▸ **EXERCISE DESCRIPTION**: Of the entries below, return only those lines from the line with "G6: (EC: 202-773-1;" to the line with "G7: (EC: 218-747-8;", exactly, both included.

::: DATA SHOWN

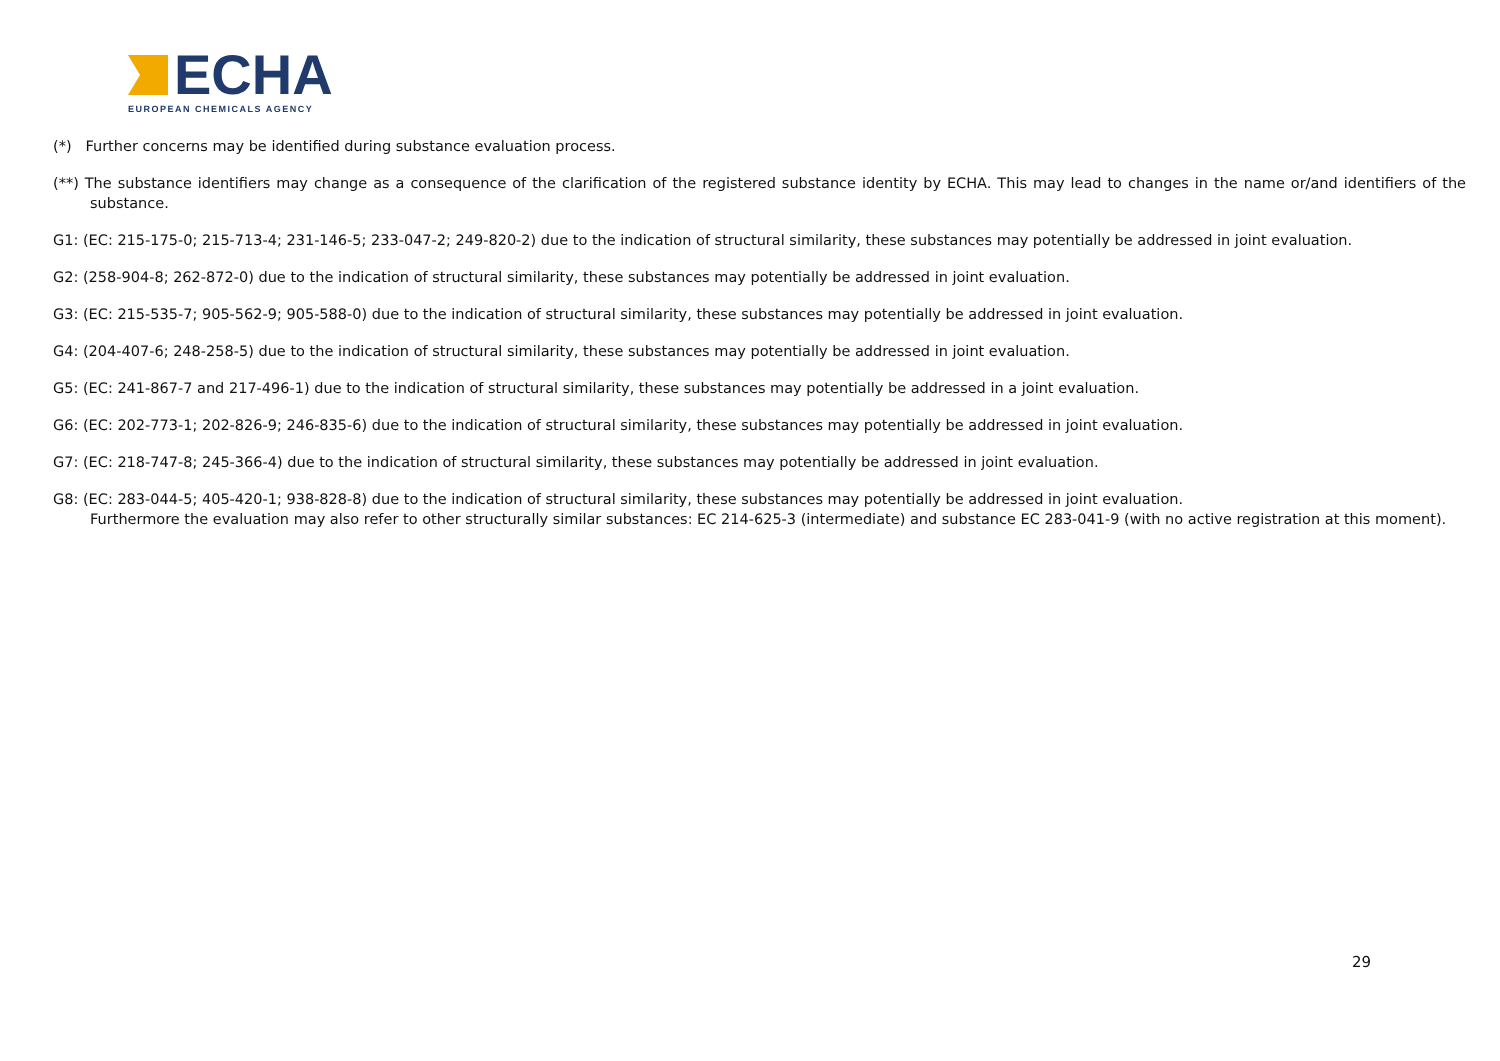ECHA
EUROPEAN CHEMICALS AGENCY
(*) Further concerns may be identified during substance evaluation process.
(**) The substance identifiers may change as a consequence of the clarification of the registered substance identity by ECHA. This may lead to changes in the name or/and identifiers of the substance.
G1: (EC: 215-175-0; 215-713-4; 231-146-5; 233-047-2; 249-820-2) due to the indication of structural similarity, these substances may potentially be addressed in joint evaluation.
G2: (258-904-8; 262-872-0) due to the indication of structural similarity, these substances may potentially be addressed in joint evaluation.
G3: (EC: 215-535-7; 905-562-9; 905-588-0) due to the indication of structural similarity, these substances may potentially be addressed in joint evaluation.
G4: (204-407-6; 248-258-5) due to the indication of structural similarity, these substances may potentially be addressed in joint evaluation.
G5: (EC: 241-867-7 and 217-496-1) due to the indication of structural similarity, these substances may potentially be addressed in a joint evaluation.
G6: (EC: 202-773-1; 202-826-9; 246-835-6) due to the indication of structural similarity, these substances may potentially be addressed in joint evaluation.
G7: (EC: 218-747-8; 245-366-4) due to the indication of structural similarity, these substances may potentially be addressed in joint evaluation.
G8: (EC: 283-044-5; 405-420-1; 938-828-8) due to the indication of structural similarity, these substances may potentially be addressed in joint evaluation.
Furthermore the evaluation may also refer to other structurally similar substances: EC 214-625-3 (intermediate) and substance EC 283-041-9 (with no active registration at this moment).
29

::::::

▸ **TASK ANSWER**:
G6: (EC: 202-773-1; 202-826-9; 246-835-6) due to the indication of structural similarity, these substances may potentially be addressed in joint evaluation.
G7: (EC: 218-747-8; 245-366-4) due to the indication of structural similarity, these substances may potentially be addressed in joint evaluation.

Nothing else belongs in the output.